Le problème, c’est que "naturel" n’est pas une notion strictement encadrée sur le plan juridique. Contrairement à une certification comme "biologique" ou "déméter" en biodynamie, le vin naturel relève d’une philosophie, pas d’un cahier des charges strict. Cela signifie qu’un vigneron qui travaille en "naturel" peut très bien utiliser des pratiques ou produits incompatibles avec le véganisme.

Pour faire simple :

  • Un vigneron naturel peut utiliser du blanc d’œuf ou de la colle de poisson pour clarifier son vin, sans que cela remette en cause son étiquette de vin naturel.
  • Un vin peut être naturel sans être vegano-compatible si rien n’interdit, par exemple, d’élever ses vignes avec des engrais animaux (fumier, corne de vache dans la biodynamie…).

Résultat : un vin naturel n’est pas automatiquement végane. C’est là que réside la confusion pour beaucoup de consommateurs bien intentionnés.

Pour s’assurer qu’un vin est réellement végane, il existe des certifications spécifiques comme le label "EVE Vegan" en France ou "Vegan Society" à l’international. Ces labels garantissent que l’ensemble des processus, de la vigne à la bouteille, respecte les principes du véganisme. Mais attention, toutes les exploitations qui produisent pourtant des vins végans ne prennent pas forcément la peine (ou le budget) d’aller chercher ces labels.

Un conseil en or : si vous voulez être sûr·e qu’un vin est végane, le mieux reste de poser directement la question au vigneron ou au caviste ! En tant que sommelière, je vois bien à quel point le dialogue est crucial, surtout quand on parle d’éthique.

Vous pourriez penser que la question végane est anecdotique dans le monde du vin. Mais derrière cette démarche se cache un vrai enjeu écologique et éthique. Voici quelques raisons pour lesquelles le vin végane mérite d’être pris au sérieux :

  • Réduire notre empreinte environnementale, en évitant les produits issus de l’élevage intensif.
  • Soutenir des pratiques respectueuses de la vie animale.
  • Offrir une alternative éthique à une industrie qui, historiquement, a rarement interrogé ses pratiques sur ce sujet.
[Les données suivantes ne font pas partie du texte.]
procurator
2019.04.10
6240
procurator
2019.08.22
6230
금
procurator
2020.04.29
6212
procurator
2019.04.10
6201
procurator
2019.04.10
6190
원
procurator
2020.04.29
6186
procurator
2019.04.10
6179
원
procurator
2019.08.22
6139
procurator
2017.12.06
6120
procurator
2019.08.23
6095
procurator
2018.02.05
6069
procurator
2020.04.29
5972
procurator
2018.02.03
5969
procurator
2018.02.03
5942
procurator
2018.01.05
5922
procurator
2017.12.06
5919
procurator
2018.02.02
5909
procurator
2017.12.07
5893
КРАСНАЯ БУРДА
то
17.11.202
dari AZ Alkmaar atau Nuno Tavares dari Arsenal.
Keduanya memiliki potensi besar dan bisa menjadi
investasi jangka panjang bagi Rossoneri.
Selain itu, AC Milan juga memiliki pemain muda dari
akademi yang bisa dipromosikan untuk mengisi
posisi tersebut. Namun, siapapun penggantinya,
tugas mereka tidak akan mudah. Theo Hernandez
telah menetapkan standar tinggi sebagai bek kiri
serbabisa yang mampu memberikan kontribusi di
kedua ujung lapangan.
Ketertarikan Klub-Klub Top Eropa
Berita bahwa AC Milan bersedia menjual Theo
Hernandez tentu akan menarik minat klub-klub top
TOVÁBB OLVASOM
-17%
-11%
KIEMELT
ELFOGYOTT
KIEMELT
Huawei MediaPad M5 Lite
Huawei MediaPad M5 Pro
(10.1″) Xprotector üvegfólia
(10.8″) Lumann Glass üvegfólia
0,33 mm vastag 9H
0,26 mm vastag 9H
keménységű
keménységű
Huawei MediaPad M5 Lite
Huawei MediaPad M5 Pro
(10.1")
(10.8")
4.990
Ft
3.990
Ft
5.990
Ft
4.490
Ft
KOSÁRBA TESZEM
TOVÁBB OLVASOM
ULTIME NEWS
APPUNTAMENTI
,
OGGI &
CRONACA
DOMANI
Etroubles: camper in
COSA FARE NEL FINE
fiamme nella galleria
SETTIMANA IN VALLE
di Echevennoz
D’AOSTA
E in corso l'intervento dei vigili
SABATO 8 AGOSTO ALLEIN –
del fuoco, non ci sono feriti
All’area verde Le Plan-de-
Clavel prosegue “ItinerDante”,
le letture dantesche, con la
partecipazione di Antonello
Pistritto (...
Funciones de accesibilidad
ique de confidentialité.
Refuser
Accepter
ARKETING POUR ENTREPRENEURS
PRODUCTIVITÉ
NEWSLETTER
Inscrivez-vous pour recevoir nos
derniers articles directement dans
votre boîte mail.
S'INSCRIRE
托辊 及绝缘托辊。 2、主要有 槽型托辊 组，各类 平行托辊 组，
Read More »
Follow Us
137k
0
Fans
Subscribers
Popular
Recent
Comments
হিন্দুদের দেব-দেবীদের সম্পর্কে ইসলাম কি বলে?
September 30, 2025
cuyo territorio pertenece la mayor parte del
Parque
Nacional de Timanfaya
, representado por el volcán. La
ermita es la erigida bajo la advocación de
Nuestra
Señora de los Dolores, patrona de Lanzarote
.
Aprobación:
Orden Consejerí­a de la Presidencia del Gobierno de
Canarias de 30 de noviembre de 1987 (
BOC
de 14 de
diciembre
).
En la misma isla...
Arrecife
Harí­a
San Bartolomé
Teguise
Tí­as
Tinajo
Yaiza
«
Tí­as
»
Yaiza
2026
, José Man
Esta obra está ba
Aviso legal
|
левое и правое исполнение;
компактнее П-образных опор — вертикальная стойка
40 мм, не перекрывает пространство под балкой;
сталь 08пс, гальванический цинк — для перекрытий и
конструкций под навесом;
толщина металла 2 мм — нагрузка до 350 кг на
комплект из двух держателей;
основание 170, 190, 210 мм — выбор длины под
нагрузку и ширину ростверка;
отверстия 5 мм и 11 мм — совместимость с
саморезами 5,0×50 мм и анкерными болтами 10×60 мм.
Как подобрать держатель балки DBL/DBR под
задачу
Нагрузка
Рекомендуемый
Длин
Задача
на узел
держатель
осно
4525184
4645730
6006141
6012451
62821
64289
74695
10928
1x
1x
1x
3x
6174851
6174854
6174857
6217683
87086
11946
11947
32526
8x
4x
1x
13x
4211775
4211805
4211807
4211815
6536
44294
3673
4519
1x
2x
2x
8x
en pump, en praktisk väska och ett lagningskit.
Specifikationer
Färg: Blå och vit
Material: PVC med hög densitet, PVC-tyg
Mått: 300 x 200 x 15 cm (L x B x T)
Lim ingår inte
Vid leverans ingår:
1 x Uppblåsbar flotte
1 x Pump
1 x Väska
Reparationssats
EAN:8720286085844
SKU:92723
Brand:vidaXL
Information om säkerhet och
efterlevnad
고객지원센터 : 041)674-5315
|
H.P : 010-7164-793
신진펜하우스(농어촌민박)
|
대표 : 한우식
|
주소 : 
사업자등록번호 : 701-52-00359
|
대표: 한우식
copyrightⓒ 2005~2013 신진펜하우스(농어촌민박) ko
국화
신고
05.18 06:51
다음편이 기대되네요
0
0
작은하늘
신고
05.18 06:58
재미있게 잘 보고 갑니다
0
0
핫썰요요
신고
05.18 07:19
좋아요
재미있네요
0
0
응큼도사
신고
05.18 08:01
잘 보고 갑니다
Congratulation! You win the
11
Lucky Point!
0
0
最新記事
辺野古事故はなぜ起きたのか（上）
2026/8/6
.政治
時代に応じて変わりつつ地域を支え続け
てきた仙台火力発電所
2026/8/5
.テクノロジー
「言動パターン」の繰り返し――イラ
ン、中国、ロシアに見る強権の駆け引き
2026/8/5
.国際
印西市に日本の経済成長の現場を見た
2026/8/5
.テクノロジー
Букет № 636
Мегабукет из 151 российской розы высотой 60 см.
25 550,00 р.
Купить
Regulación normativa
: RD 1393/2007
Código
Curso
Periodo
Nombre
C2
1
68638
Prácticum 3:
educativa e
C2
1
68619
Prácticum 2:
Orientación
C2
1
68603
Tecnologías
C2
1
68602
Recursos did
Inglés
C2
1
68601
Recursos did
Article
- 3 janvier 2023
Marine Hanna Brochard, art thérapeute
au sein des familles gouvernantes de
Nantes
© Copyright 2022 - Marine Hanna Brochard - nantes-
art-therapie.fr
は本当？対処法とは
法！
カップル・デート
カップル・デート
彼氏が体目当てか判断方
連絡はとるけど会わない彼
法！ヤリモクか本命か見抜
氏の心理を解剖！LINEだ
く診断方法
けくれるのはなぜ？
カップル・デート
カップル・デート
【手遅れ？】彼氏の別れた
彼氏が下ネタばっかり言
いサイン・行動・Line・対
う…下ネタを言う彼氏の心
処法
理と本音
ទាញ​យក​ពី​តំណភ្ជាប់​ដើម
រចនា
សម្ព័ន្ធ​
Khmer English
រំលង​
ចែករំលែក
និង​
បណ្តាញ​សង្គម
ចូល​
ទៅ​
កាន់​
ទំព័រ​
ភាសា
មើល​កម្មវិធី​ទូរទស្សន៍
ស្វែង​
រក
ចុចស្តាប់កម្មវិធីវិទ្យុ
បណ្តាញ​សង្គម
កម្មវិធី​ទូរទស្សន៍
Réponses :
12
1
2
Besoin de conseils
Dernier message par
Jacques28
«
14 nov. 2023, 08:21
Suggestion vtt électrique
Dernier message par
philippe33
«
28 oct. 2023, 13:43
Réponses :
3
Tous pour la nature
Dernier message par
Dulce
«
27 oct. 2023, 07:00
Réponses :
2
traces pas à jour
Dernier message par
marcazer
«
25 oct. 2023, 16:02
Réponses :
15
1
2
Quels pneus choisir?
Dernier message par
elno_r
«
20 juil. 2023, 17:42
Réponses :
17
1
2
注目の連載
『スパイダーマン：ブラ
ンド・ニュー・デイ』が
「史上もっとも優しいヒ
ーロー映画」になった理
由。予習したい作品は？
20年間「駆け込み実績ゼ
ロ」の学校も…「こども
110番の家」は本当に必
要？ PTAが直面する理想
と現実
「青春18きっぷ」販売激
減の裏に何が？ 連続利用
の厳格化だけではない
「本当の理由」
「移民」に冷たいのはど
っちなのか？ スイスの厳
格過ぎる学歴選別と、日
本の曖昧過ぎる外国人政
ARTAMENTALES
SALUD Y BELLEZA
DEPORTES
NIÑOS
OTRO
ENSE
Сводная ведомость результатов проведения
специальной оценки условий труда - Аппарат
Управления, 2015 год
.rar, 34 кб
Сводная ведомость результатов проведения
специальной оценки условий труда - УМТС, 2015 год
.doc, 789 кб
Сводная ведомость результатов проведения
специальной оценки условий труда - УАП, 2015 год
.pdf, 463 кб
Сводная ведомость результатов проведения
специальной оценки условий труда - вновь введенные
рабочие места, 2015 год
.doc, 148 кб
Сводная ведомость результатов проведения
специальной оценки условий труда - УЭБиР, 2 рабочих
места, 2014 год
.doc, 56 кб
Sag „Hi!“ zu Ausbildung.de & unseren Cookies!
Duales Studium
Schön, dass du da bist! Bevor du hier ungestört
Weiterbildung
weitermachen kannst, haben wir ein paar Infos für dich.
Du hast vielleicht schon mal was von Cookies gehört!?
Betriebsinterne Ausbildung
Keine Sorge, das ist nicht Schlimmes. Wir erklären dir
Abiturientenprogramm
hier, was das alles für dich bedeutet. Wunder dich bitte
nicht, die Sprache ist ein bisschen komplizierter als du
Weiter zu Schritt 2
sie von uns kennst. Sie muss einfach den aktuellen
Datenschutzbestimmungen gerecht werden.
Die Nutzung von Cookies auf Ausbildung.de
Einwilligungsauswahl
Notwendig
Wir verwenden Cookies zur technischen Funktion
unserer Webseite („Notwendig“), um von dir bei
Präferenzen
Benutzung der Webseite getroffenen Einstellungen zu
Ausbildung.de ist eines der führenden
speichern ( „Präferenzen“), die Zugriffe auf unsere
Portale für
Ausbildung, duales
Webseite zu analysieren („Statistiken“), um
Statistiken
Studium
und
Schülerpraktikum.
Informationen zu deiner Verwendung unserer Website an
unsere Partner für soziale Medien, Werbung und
Bonne nouvelle : de plus en plus de vignerons combinent ces deux démarches. Pour repérer ces petites pépites, voici mes astuces :

  1. Recherchez les mentions explicites sur l’étiquette ou les fiches produit. Certains vins affichent fièrement leur label végane, en parallèle de leurs pratiques naturelles.
  2. Rendez-vous dans des salons de vins naturels ou biologiques. Ces événements attirent souvent des vignerons qui partagent des valeurs proches du véganisme.
  3. Demandez conseil à des cavistes engagés ou consultants spécialisés en vins éthiques. Tip : votre sommelière préférée, moi, peut vous donner une liste de ses coups de cœur !

Alors, finalement, doit-on exiger que tous les vins naturels deviennent végans ? Cela dépend des priorités de chacun. Mais une chose est certaine : la demande croissante des consommateurs pousse l’industrie à évoluer. Plus on parle de ces questions, plus on aide les vignerons à adopter des pratiques respectant à la fois le vivant, la planète et nos principes éthiques !

De mon côté, je remarque que de plus en plus de vignerons s’intéressent au véganisme, y compris parmi des producteurs emblématiques de vins naturels. Et ça, c’est une petite révolution.